To call the new season of Mtv's The Real World "reality television" would really be a misnomer. I think a more accurate description of this mess would be "crime against humanity." In international law a crime against humanity is an act of persecution or any large scale atrocities against a body of people, and is the highest level of criminal offense (Wikipedia.org). Yep, that sounds about right.

I have only been subject to about 10 minutes of this show, but that's all it took to make it painfully (and I do mean painfully) obvious that Mtv has not only jumped the shark but they have launched a full scale attack on viewers with this, their 20th season of the show.

Get to work: The "job" that Mtv has decided to give the cast this year is to become an improv troop at a local comedy club. Please tell me they're joking. Nope! Now for those of you that don't know please listen carefully: improv is hard. I know it doesn't seem like it when you watch professionals do it.

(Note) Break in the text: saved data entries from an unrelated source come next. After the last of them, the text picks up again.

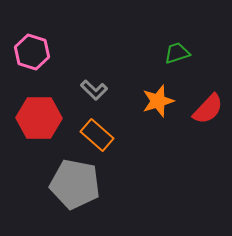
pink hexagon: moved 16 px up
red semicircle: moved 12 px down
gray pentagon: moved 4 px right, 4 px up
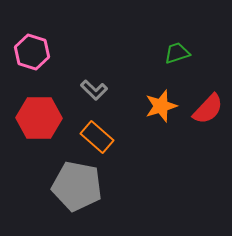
orange star: moved 3 px right, 5 px down
orange rectangle: moved 2 px down
gray pentagon: moved 2 px right, 2 px down
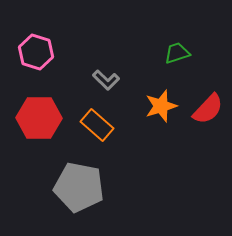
pink hexagon: moved 4 px right
gray L-shape: moved 12 px right, 10 px up
orange rectangle: moved 12 px up
gray pentagon: moved 2 px right, 1 px down
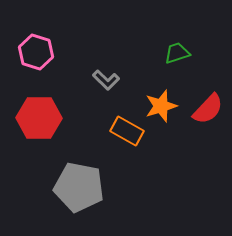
orange rectangle: moved 30 px right, 6 px down; rotated 12 degrees counterclockwise
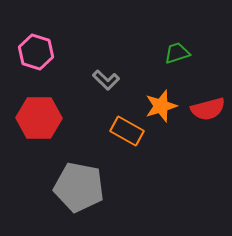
red semicircle: rotated 32 degrees clockwise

But they are professionals! They practice for years honing their skills and timing. To watch amateurs perform improv, and even worse- amateurs who have no experience in comedy at all, can only be described in one word: torture. Mtv has decided (for some unknown reason) to torture viewers by subjecting them to watching these 7 people attempt to act and be funny. Why don't they save some time and just shoot us in the face? The only way this might be anything other than absolutely unbearable is if they go onstage and completely bomb, thus inciting the crowd into a frenzied riot that leaves all or most of the cast members dead or at the very least maimed.

Meet the roomies: They range in age from 20 to 25 and in mental capacity from slow to dimwitted. The cast includes 2 aspiring actors, 2 aspiring reporters, an aspiring music producer, an aspiring singer (this one was even in the top 44 on season 5 of American Idol), and 3 - count 'em 3! - models. Ugh, that was exhausting. And for those of you paying attention, you may have noticed that is a total of nine cast members. Anyone between the ages of 20 and 35 knows that the Real World is the true story of seven strangers picked to live in a house and have their lives taped, blah blah blah. So this means that something happens in the course of the season that causes two cast members to leave and be replaced. I wish that was as exciting as it is supposed to be.

Remember when Mtv used to pick smart people?? Remember Pam from San Francisco? She was a freakin' doctor! And she remained a doctor on the show! What a great message to viewers. Not only did they have a doctor in the cast, but it was a woman! And she was Asian! Remember Irene from L.A.? She was a cop. She was actually serving and protecting people! Not aspiring, either. She was an actual cop. Pedro Zamora, also from San Francisco, was an AIDS activist and educator. Kevin from New York was a journalist, poet, and activist. Mtv seemed to be telling young people that we can do whatever we set our minds to and that there is more to life than looking pretty and partying. But that's not what sells, I guess. So the basic message Mtv has decided to deliver nowadays is: there is nothing more to life than looking pretty and partying. That and hot-tubbing. Hot-tubbing is a really important part of being young, apparently.

Say it ain't so, America: Now as much as I would like to blame Mtv as the root of all that's evil, I just can't do it. Not this time, at least. Because one of the cast members was actually selected by the viewers!!! Greg Halstead refers to the people around him as "peasants," and to women as "associates." His internet screen name in the viewer poll was "PretyBoy," and he says that viewers picked him because he is "very attractive." And the viewers picked him?? Holy shit. I think I just lost all faith in humanity. Yep- it just happened, right that very second. I can only hope that the "viewers" that chose this waste of oxygen to be on the show consisted solely of 12 year old girls and 50 year old gay men. Yeah, that's what I'm going to tell myself. My faith in humanity is restored... for now.

So in closing all I can do is implore you to please write your congressman! Let them know what is going on here. Mtv must be stopped. And in the meantime stay as far away from this show as you possibly can. I watched it for 10 minutes and I'm pretty sure I became clinically braindead for at least the last 4.

2 comments:

e dub said...

i couldn't agree more and i couldn't articulate these feelings as well as you but i watched the second episode for like 20 minutes the other night and i almost vomitted. and to make it worse, this season every episode is an hour long. an hour! that means that many companies were willing pay for advertising to make this show an hour long for 15 or so episodes! like we need to see these people for that long. ugh!

Anonymous said...

I completely agree.

Remember when the show was compelling and not just about sex in the hot tub?